Tuesday, 10 March 2015
An Bille um an gCeathrú Leasú is Tríocha ar an mBunreacht (Comhionannas Pósta) 2015: An Dara Céim - Thirty-fourth Amendment of the Constitution (Marriage Equality) Bill 2015: Second Stage
I welcome the Bill and I will support it. I will vote "Yes" on 22 May.
Most people who will vote in the forthcoming referendum will not be personally impacted by the vote. However, it is well understood by most people that it collectively has an impact on us in that it is an act of social solidarity that will change the laws in order for us to become more equal and inclusive. Since the foundation of the State, we have tended to outsource social issues to religious institutions as though we were best guided by such bodies. Changing that has been hugely problematic, as there was a blurring of lines between church and State which is difficult to untangle. In this instance, it extends to highlighting the difference between civil and religious marriage.
Only in recent decades have we got to grips with issues that are more properly located in the area of civic morality. That is strange, given that we are very proud to declare that we live in a republic. Civic morality is underpinned by values such as equality, acceptance and freedom, all of which are part of the building blocks towards a better society. Many of the public debates on the issues surrounding the eighth amendment, for example, or the right to travel and information in this respect, along with the two divorce referendums, were framed by people who took absolute positions on either side. They were very difficult campaigns. For example, I remember being in the count centre on the day the first divorce referendum was lost, and the effect it had on those who were directly affected was absolutely awful. They wanted a second chance and their relationships to be accepted. It was a personal matter for such people and they were badly bruised by the campaign and its outcome. Both personal and societal damage was done at that time, and we want to ensure that on 23 May, we will not have a repeat of that.
The Minister highlighted a difference in this issue in that it emerged from the Constitutional Convention and this referendum was recommended by it. The civic ownership of the campaign is beginning to emerge, and the Vote with Us campaign, for example, is a manifestation of it. The campaign facilitates people telling their story as to why people should vote "Yes", and already it is evident that it features people from all sectors of society. Brighid and Paddy are a couple who were highlighted at the weekend and will be married for 50 years in 2015. They made a point of describing themselves as being Roman Catholic. They argue that this is a civil right that they want for their children and grandchildren. Mothers and fathers are talking about sons and daughters. There are straight and gay people involved with the campaign, which is cross-generational and compelling in its ordinariness. People who have never engaged with politics have come forward to campaign for a "Yes" vote, which is really important. There is no point in wanting a more equal society but staying at home on 22 May. It is essential that people come out to vote, and it is essential that ownership of the campaign is portrayed in way that citizens can engage with it.

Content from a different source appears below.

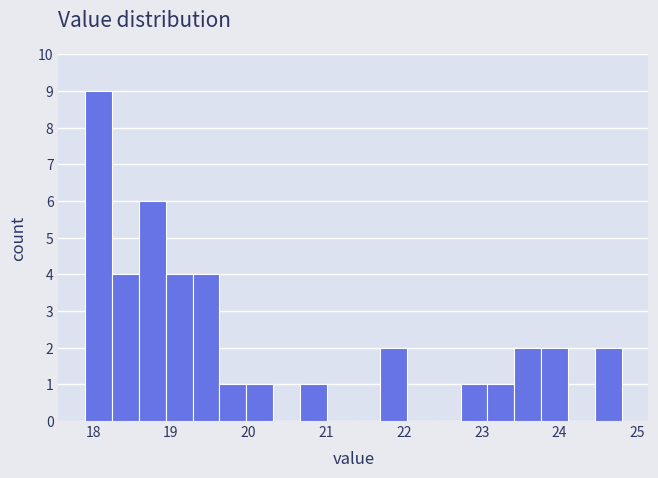

Read against the x-axis, roughly where is the centre of the tallest bar?

18.1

Most people want to live and let live and they are not keen on a nanny state. Nevertheless, they want to develop our laws in a way that allows people maximum freedom to live their lives. That is what this referendum is seeking to achieve. Civil partnership has been advanced and it delivered rights but fewer of them. For example, there has been no recognition of the rights of same-sex couples for many social supports in cases of hardship. This can quite literally leave loved ones out in the cold. A home of people in a civil partnership is described as a shared home rather than a family home, and there are implications for the protection of dependant children, for example, living in the home. There is also a lack of protection for civil partners who are deserted.

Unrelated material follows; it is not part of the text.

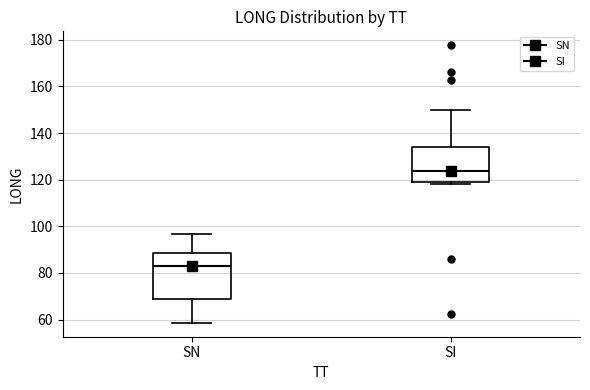

Which box's median line is the lowest?

SN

It could not be simpler in the case of a civil marriage vote; if we legalise marriage for gay and lesbian citizens, they will be free to get married, although it will not be compulsory. For many people, Ireland will simply be a happier place. In a post-crash Ireland, I cannot think of a better way of building civic morality that is grounded in the long-held Irish values of fairness and compassion than by voting "Yes" on 22 May. Better still, we will become the first country in the world to do this by popular vote. We will join the 18 nations and 820 million people who have already done it. The only issue to concern us is complacency, as we all need to get out and be active in this campaign.